[Opening Record set section]

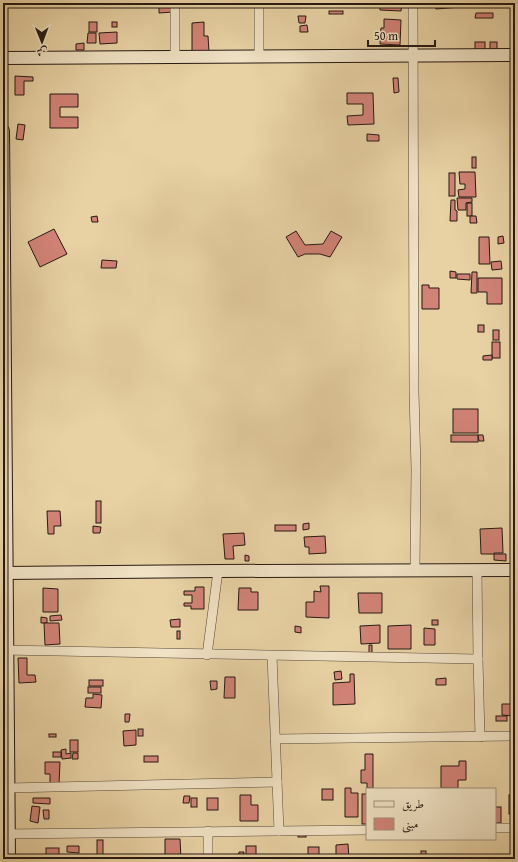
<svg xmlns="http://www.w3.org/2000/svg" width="518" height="862" font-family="'Gentium Book Plus',Amiri,serif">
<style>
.building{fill:#d28377;stroke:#251913}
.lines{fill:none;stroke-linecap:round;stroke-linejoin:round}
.street-casing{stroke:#564737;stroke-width:10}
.secondary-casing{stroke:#251913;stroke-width:14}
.street{stroke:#f0e2c4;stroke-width:9}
.secondary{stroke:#f0e2c4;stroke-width:12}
</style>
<rect width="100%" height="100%" fill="#e8d2a4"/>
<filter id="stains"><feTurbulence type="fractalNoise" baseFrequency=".005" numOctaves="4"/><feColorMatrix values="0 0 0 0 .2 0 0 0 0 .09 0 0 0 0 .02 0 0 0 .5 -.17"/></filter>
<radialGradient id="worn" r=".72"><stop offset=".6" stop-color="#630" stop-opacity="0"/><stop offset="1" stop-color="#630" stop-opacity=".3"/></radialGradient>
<!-- building -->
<g class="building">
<polygon points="159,3 173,3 173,12 159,13"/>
<polygon points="380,3 402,3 401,11 380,10"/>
<polygon points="435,3 460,3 460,7 436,9"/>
<rect x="329" y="11" width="14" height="3"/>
<polygon points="476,13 493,13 493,18 475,18"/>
<polygon points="298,16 306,16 305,23 299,23"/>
<polygon points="384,19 401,20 400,45 380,44 381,28 384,28"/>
<rect x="89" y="22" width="8" height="10"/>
<rect x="112" y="22" width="5" height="5"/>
<polygon points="204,22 204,36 208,36 209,52 192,53 192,23"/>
<polygon points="307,25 308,32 300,32 300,26"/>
<polygon points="117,32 117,43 100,44 99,33"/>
<polygon points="88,33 96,33 96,43 87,43"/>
<rect x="475" y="42" width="10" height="8"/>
<rect x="490" y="42" width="7" height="7"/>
<polygon points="84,43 84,50 76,50 76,44"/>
<polygon points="15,76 33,77 33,81 24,81 24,95 15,95"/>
<polygon points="393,78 398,78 399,92 394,93"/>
<polygon points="347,93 373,93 374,124 348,125 347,116 363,115 363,104 347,104"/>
<polygon points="50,94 78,94 78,107 60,107 60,117 78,117 78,128 50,128"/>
<polygon points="18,124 25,125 23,140 16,139"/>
<polygon points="367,134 379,135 379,141 367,141"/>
<rect x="472" y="157" width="4" height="11"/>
<polygon points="459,172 475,172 476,197 459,197 458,190 465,189 465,184 460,184"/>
<rect x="449" y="173" width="6" height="23"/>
<polygon points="457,198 472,198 472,202 466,203 466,210 458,210"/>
<polygon points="451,200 455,200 455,210 457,211 457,221 450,221"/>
<rect x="467" y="203" width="5" height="13"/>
<polygon points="97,216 98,222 92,222 91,217"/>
<polygon points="470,216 476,216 477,223 470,223"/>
<polygon points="54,229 67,254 40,267 28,242"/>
<polygon points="296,231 305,245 323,244 331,231 342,237 330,257 320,254 305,254 298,257 286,237"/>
<polygon points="503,236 504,243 498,244 498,237"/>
<polygon points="479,237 489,237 490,264 479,264"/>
<polygon points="102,260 117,261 116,268 101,268"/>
<polygon points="501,261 502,269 492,270 491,262"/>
<polygon points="450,271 456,272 456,278 450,278"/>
<polygon points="472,272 477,272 477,293 471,293"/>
<polygon points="457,274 470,274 470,280 457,279"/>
<polygon points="478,278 502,278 502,304 487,304 487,292 478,292"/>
<polygon points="422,285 429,285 429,288 439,288 439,309 422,309"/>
<rect x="478" y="325" width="6" height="7"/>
<rect x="493" y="330" width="6" height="10"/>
<rect x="492" y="342" width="8" height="16"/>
<polygon points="492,355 492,360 483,360 483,356"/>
<rect x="453" y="409" width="25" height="24"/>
<rect x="451" y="435" width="27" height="7"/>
<polygon points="478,435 483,435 484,441 479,441"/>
<rect x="96" y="501" width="5" height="22"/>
<polygon points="47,511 60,511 61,526 54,526 54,534 48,534"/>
<polygon points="309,523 309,529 303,530 303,524"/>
<rect x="275" y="525" width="21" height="6"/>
<polygon points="93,526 101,527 100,533 93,533"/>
<polygon points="502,528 503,553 494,553 494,554 481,554 480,529"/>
<polygon points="244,533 245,545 233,546 234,559 225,559 223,534"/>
<polygon points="325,536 326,553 309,554 309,547 305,547 304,537"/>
<polygon points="494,554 506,554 506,561 494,560"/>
<polygon points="245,555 249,556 249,561 245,561"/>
<polygon points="320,586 329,586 329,618 306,617 306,602 314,602 314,591 321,592"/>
<polygon points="195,587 204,587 204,609 191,609 191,606 184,606 184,603 192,603 192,595 184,595 184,591 195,591"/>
<polygon points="43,588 58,589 58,612 43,612"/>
<polygon points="239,588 251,588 251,592 258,592 258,610 238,610"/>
<polygon points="358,593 382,593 382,613 359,613"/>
<polygon points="61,615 62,620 50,621 50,616"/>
<polygon points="41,617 47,618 47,623 41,623"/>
<polygon points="180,619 180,627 171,627 170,620"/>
<rect x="432" y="620" width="6" height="5"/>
<polygon points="44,623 59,623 60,644 45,645"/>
<polygon points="380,625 380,643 361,644 360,626"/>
<polygon points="411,625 411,649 388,649 388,626"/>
<polygon points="295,626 301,627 301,633 295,632"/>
<polygon points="424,628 435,629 435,645 424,645"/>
<rect x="177" y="631" width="3" height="8"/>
<polygon points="369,645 372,645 372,652 369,653"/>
<polygon points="18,658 27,658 27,675 35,675 36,682 19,683"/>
<polygon points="341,671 342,679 335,680 334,672"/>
<polygon points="350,674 354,674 355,704 333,705 333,683 350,682"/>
<polygon points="225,677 235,677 235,698 224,698"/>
<polygon points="446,678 446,685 436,685 436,679"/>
<rect x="89" y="680" width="14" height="6"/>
<polygon points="210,681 217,681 217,689 211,690"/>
<rect x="88" y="687" width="13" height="6"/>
<polygon points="93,694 102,695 101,708 85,707 86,698 93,698"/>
<polygon points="502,704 514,704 514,716 502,715"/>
<polygon points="125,714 130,714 129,722 125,722"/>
<rect x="496" y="716" width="11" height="5"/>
<rect x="138" y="729" width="5" height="7"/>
<polygon points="136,730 136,745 124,746 123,731"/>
<rect x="49" y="734" width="7" height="3"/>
<rect x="70" y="740" width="8" height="12"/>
<polygon points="66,749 66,754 71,753 71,758 62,759 61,750"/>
<rect x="53" y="752" width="8" height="5"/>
<polygon points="73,753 78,753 78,759 72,759"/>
<polygon points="365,754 373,754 373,788 367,788 367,783 361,783 361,770 365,770"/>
<rect x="144" y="756" width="14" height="6"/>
<polygon points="459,761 466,761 466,780 458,780 458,788 441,788 441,766 459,766"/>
<polygon points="45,762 60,762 59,785 50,785 50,774 45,774"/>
<polygon points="345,788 351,788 351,793 358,793 358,817 345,817"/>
<rect x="322" y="789" width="11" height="11"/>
<rect x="362" y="794" width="5" height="30"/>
<polygon points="240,795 251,795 251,805 258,805 258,821 240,821"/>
<rect x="509" y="795" width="6" height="19"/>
<polygon points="184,796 190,796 189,803 183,803"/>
<polygon points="33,798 50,798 50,804 33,803"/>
<rect x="191" y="798" width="6" height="9"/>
<rect x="207" y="798" width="11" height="12"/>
<polygon points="32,806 40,807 38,823 30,821"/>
<rect x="495" y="807" width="6" height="16"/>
<polygon points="43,810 49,810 49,819 44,819"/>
<rect x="298" y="833" width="8" height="4"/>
<polygon points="165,839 180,839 181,859 165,859"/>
<rect x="97" y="840" width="6" height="15"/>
<polygon points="348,844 349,859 336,859 336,845"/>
<polygon points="67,846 79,846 79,853 67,852"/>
<rect x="246" y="846" width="10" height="13"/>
<rect x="308" y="847" width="11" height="12"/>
<rect x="46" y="848" width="13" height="11"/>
<rect x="421" y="851" width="5" height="8"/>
<polygon points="239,852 244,852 243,859 238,858"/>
</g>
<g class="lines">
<defs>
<g id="street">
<polyline points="175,3 175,57"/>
<polyline points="413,3 414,392 416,469 415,570"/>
<polyline points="259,57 259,3"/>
<polyline points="477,570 478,659 480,737"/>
<polyline points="3,650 478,659"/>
<polyline points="207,655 218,571"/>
<polyline points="272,656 279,831"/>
<polyline points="275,739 515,736"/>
<polyline points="8,788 277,782"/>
<polyline points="495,828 515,828"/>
<polyline points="208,831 208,859"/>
<polyline points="3,834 367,830"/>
</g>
<g id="secondary">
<polyline points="3,58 515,55"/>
<polyline points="3,131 9,859"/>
<polyline points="3,573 218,571 515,570"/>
</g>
</defs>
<!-- street casing -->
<use href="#street" class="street-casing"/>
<!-- secondary casing -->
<use href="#secondary" class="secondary-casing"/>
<!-- street -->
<use href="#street" class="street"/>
<!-- secondary -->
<use href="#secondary" class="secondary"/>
</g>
<!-- margin -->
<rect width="518" height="862" fill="none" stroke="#e8d2a4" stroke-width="16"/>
<rect x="4" y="4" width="510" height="854" fill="none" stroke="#251913" stroke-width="2"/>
<rect x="8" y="8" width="502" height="846" fill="none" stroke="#251913"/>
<!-- legend -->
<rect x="366" y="788" width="130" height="52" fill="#f0e2c4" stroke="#9f927d"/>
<rect x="374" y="801" width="20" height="6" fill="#f0e2c4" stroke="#9f927d"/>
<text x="402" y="808" font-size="12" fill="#251913">طريق</text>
<rect x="374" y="818" width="20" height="12" fill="#d28377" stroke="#9f927d"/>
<text x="402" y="828" font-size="12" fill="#251913">مبنى</text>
<!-- north arrow -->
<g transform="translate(42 42) rotate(179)" stroke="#f0e2c4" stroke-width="3" paint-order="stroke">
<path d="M0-3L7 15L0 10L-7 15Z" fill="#251913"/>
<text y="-6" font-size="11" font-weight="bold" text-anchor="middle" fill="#251913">ش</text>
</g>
<!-- scale -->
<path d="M368 40v6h67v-6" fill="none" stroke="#251913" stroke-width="2"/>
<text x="374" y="40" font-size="12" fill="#251913" stroke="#f0e2c4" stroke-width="3" paint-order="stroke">50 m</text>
<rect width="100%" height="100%" filter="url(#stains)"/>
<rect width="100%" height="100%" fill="url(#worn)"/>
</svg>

[Closing Record set section]

Task details:
Please work out how many lines of the data include the string "worn" and reply with the number alone.

Written solution:
2